#### Task to carry out:
In the entries below, begin at the line that has "link later?" and stop after the line that has "puedes realizar en"; output those lines exactly, leaving out pictures.

(Saved data entries)
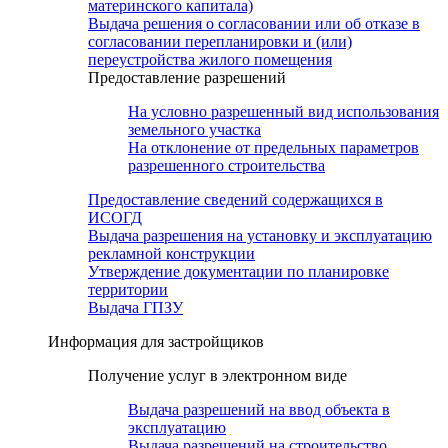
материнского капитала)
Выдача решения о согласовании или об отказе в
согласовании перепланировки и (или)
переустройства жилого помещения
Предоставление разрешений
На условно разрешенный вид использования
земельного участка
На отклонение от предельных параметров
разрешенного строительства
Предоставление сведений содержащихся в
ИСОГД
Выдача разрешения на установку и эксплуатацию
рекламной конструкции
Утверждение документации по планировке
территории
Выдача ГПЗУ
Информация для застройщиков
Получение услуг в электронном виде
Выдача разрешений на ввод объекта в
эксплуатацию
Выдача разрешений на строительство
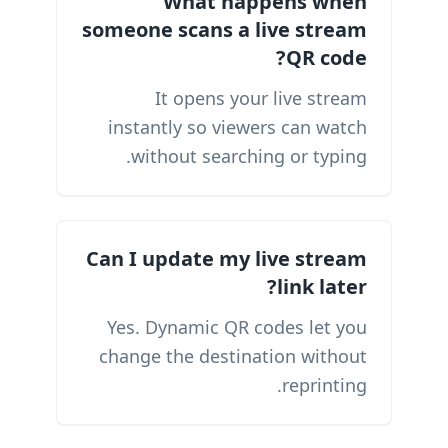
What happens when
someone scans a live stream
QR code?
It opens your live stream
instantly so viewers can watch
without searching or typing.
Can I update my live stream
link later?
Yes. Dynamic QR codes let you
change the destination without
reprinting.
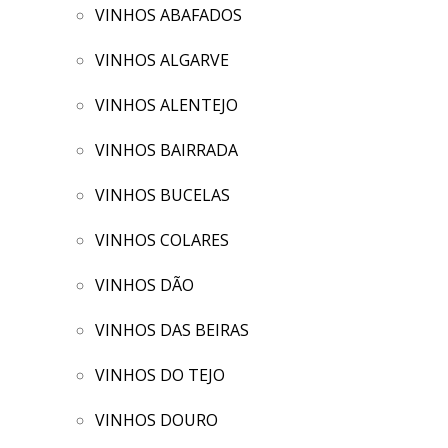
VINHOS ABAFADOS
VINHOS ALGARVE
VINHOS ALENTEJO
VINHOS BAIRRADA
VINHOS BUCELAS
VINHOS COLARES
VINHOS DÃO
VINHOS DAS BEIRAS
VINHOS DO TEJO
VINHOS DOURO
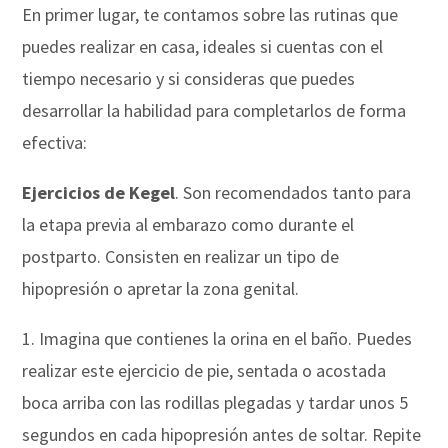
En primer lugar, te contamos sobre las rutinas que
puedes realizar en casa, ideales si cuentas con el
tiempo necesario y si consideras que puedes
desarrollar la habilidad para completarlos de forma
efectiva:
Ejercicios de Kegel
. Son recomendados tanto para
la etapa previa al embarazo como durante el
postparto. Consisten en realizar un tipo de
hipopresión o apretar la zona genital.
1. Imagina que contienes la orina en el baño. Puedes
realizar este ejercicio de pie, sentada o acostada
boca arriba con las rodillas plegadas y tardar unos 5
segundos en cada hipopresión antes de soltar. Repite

#### Result for this task:
link later?
Yes. Dynamic QR codes let you
change the destination without
reprinting.
VINHOS ABAFADOS
VINHOS ALGARVE
VINHOS ALENTEJO
VINHOS BAIRRADA
VINHOS BUCELAS
VINHOS COLARES
VINHOS DÃO
VINHOS DAS BEIRAS
VINHOS DO TEJO
VINHOS DOURO
En primer lugar, te contamos sobre las rutinas que
puedes realizar en casa, ideales si cuentas con el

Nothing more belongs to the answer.